Can you format everything from the line containing "The Army didn’t" down to the line containing "NORTH KOREA", both included, as a numbered list with any blank lines left out?

#####

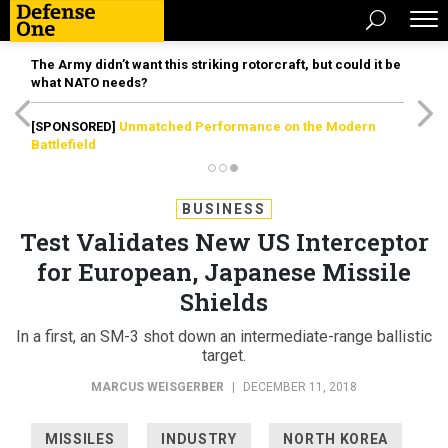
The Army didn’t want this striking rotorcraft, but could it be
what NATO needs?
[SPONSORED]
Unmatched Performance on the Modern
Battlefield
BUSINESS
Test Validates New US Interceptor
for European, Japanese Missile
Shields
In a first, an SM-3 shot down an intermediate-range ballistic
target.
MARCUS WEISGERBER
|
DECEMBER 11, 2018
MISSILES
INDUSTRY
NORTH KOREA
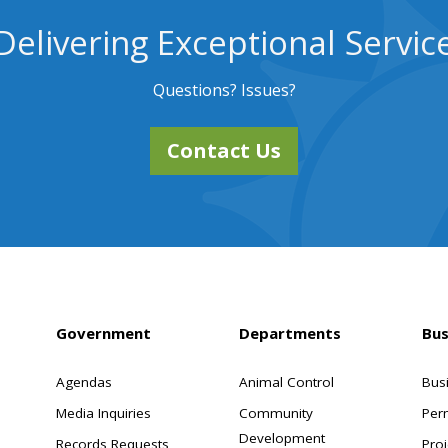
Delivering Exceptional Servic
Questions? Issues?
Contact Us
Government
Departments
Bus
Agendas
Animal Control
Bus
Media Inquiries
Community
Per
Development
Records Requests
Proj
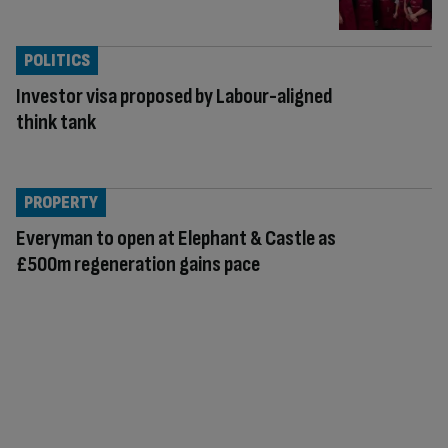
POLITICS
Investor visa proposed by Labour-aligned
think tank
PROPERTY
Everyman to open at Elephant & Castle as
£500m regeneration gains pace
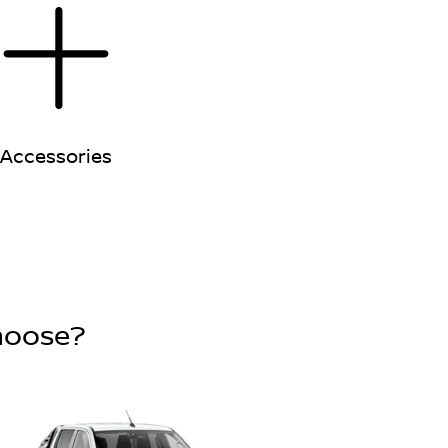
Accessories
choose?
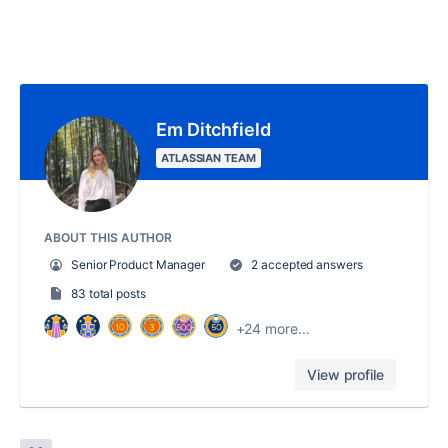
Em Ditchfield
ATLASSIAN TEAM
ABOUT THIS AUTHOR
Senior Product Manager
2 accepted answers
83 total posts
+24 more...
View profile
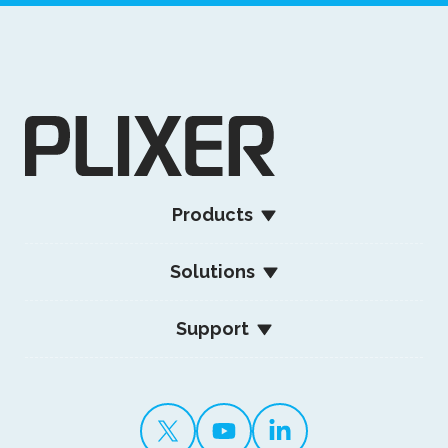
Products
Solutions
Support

#####

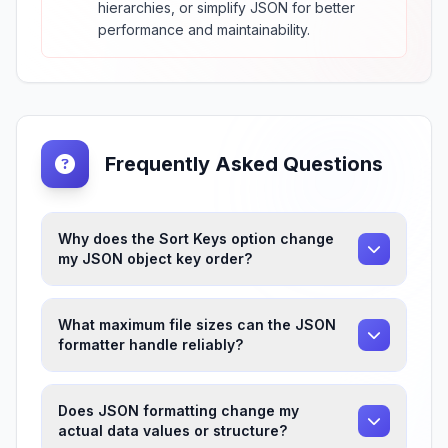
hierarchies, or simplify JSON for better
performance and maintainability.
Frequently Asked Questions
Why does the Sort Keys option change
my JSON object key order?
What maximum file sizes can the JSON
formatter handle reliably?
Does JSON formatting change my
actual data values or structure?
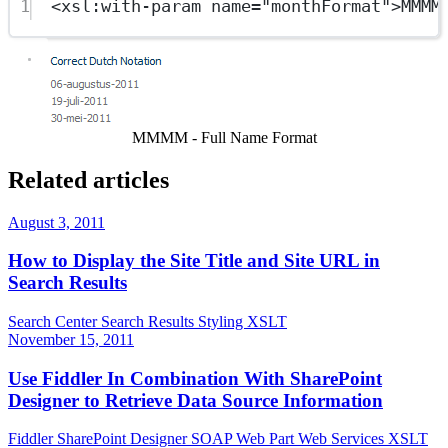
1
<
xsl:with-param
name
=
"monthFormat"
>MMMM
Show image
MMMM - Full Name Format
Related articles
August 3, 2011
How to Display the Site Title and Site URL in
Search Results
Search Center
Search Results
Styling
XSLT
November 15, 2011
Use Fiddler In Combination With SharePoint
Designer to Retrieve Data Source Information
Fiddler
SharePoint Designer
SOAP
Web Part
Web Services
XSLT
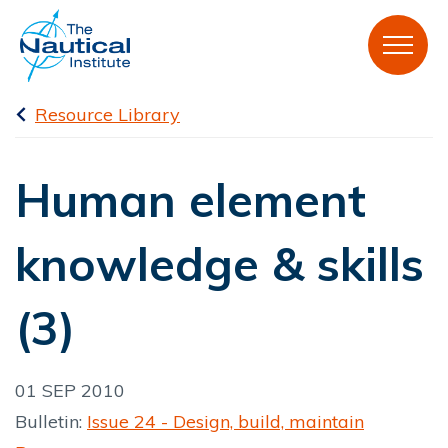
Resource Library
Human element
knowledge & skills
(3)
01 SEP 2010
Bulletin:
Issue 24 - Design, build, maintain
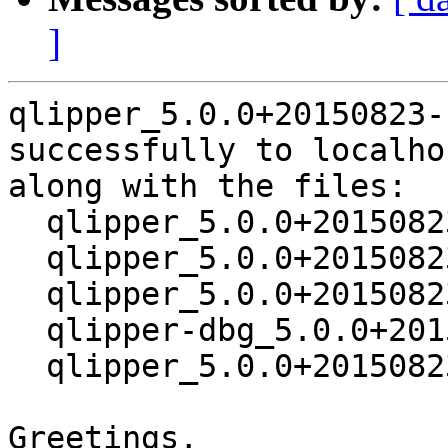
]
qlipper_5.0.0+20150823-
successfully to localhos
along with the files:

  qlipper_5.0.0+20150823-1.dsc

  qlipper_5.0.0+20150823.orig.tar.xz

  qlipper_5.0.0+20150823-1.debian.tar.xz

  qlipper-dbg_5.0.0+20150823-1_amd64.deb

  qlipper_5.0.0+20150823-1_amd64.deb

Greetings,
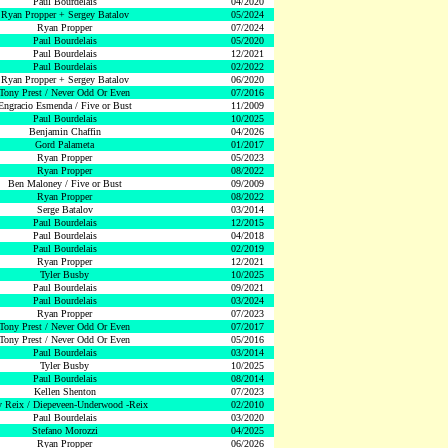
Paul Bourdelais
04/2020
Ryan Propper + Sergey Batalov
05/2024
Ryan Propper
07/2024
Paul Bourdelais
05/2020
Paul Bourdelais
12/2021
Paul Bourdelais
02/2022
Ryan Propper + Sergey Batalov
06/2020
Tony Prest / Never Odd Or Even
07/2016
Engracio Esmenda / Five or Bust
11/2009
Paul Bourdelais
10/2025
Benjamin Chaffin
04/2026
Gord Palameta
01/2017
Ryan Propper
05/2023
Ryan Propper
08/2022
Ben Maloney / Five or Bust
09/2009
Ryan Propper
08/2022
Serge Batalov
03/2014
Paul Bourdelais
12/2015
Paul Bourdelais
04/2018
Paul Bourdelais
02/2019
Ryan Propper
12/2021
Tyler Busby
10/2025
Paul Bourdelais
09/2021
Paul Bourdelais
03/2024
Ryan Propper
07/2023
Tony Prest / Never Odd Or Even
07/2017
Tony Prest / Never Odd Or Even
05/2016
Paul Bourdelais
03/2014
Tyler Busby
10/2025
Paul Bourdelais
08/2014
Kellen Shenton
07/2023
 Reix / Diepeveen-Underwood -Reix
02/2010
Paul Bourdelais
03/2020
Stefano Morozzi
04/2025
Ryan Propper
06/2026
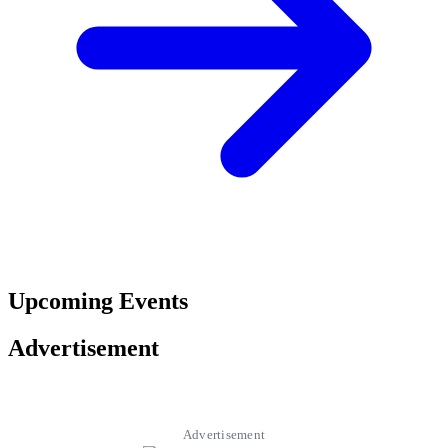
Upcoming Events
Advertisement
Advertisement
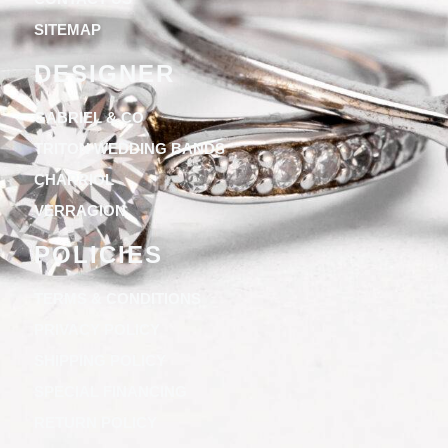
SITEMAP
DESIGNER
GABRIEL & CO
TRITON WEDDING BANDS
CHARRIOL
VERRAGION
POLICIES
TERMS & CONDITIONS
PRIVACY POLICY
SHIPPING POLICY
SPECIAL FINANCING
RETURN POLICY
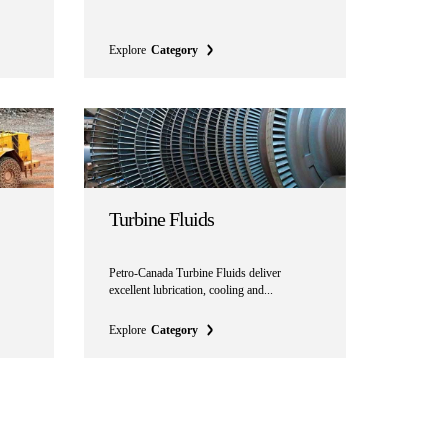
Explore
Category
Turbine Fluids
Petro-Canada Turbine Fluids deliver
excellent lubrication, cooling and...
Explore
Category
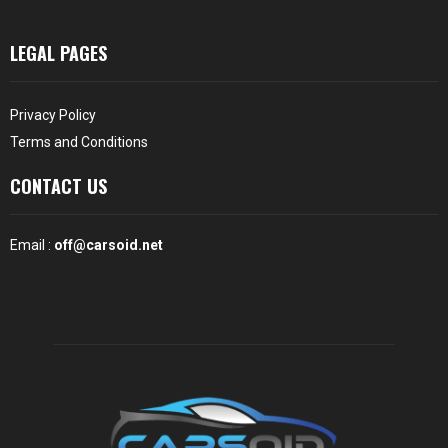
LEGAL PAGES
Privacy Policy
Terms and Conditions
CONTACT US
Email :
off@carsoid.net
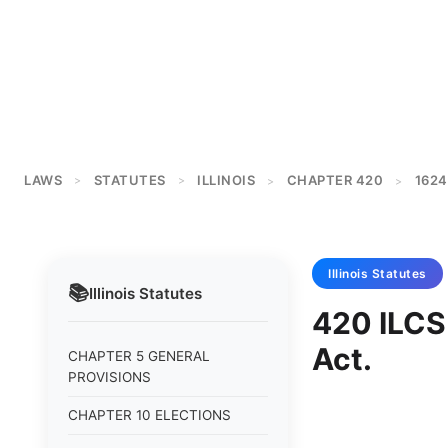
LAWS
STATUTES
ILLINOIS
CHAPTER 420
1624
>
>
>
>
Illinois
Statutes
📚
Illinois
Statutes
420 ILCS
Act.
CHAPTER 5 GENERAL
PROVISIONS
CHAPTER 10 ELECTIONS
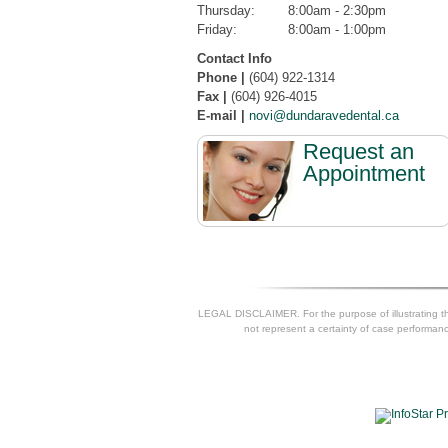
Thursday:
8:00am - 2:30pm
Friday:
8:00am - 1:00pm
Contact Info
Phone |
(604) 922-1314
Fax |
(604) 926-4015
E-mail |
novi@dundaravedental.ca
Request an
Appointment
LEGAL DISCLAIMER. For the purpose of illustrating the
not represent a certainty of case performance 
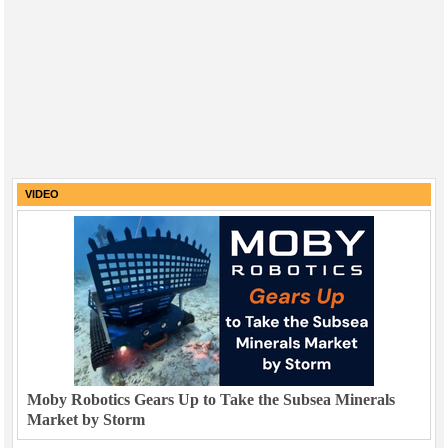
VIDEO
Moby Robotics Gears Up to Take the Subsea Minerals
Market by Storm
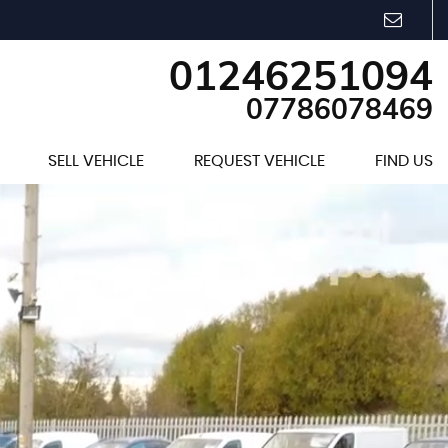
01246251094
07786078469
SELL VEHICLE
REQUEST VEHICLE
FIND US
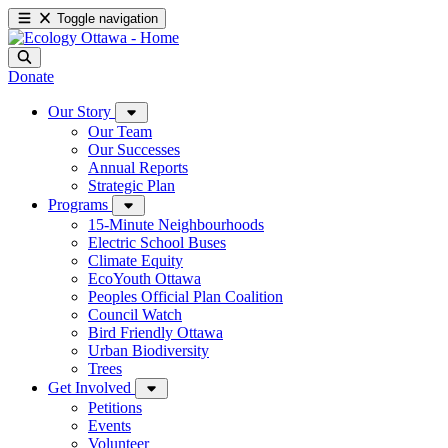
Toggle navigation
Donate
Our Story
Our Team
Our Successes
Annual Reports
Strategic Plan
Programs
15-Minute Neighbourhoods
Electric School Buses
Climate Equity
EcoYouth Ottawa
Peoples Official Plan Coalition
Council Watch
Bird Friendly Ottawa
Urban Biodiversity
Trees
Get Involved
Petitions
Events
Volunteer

#####

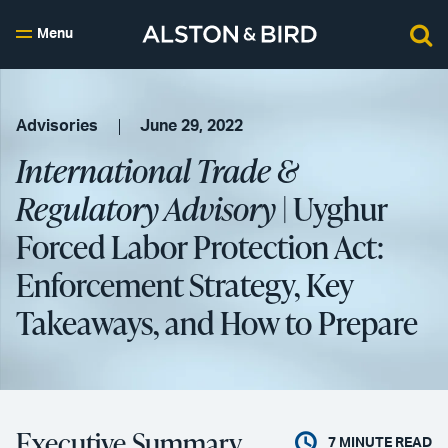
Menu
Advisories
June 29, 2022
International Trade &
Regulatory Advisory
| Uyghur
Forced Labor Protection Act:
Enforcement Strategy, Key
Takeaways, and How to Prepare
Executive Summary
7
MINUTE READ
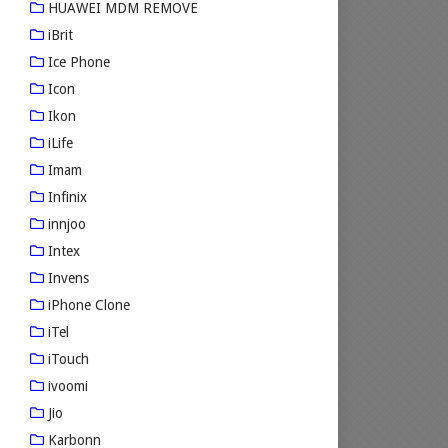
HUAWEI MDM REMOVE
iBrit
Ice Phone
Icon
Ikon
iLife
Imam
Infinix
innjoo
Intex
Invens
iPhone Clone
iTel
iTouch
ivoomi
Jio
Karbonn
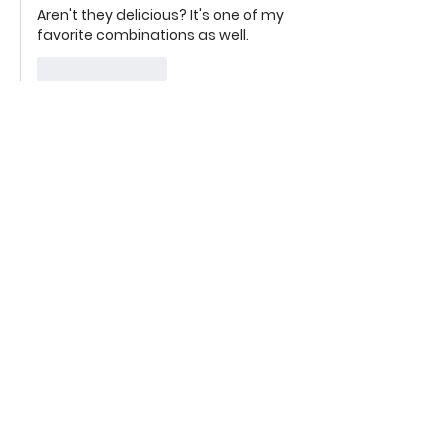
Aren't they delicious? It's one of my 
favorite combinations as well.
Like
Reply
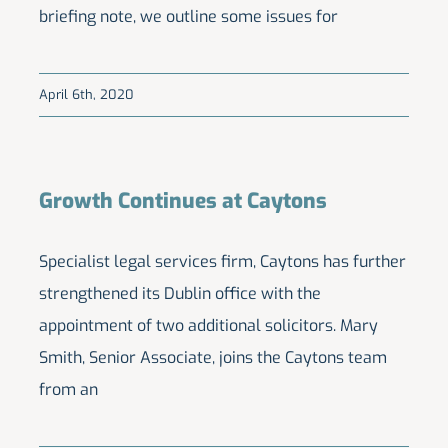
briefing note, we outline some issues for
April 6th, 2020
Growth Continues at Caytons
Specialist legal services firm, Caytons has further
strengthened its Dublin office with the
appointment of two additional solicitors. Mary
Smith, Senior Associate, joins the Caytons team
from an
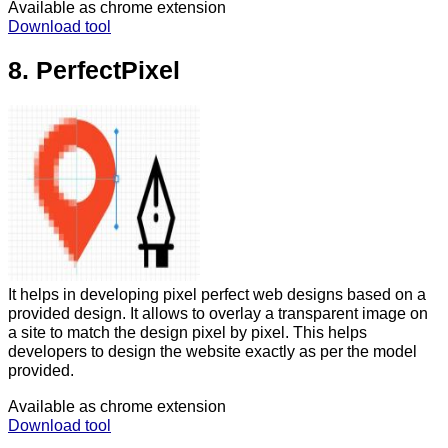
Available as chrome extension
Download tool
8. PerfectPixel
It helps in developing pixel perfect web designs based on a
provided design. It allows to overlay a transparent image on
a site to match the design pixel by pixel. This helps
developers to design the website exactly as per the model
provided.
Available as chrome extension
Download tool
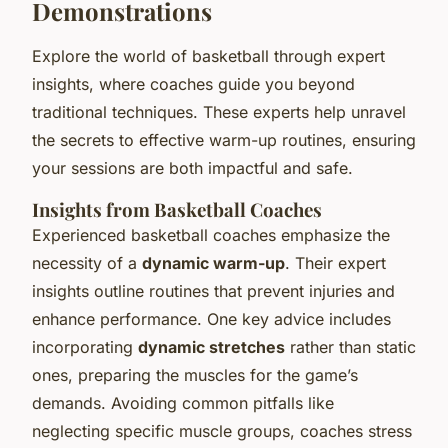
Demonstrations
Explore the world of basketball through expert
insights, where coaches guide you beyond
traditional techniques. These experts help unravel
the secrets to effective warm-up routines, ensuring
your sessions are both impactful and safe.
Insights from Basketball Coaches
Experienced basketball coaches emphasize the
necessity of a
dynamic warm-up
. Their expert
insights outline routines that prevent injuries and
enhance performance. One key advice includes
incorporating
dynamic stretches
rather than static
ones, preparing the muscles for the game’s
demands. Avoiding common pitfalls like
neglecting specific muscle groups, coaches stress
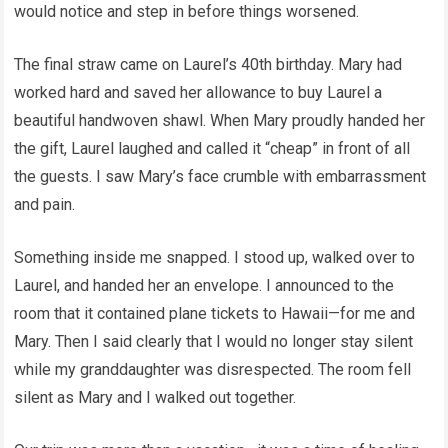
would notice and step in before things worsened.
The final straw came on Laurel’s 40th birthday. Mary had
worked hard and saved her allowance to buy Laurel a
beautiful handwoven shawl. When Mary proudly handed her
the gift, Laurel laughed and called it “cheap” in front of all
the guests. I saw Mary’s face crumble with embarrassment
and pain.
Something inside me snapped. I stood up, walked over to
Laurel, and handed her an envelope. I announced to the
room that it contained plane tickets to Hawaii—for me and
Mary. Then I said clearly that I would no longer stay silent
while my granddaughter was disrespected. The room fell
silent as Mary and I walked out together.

#####

### RESULT
1. The Army didn’t want this striking rotorcraft, but could it be
2. what NATO needs?
3. [SPONSORED]
4. Unmatched Performance on the Modern
5. Battlefield
6. BUSINESS
7. Test Validates New US Interceptor
8. for European, Japanese Missile
9. Shields
10. In a first, an SM-3 shot down an intermediate-range ballistic
11. target.
12. MARCUS WEISGERBER
13. |
14. DECEMBER 11, 2018
15. MISSILES
16. INDUSTRY
17. NORTH KOREA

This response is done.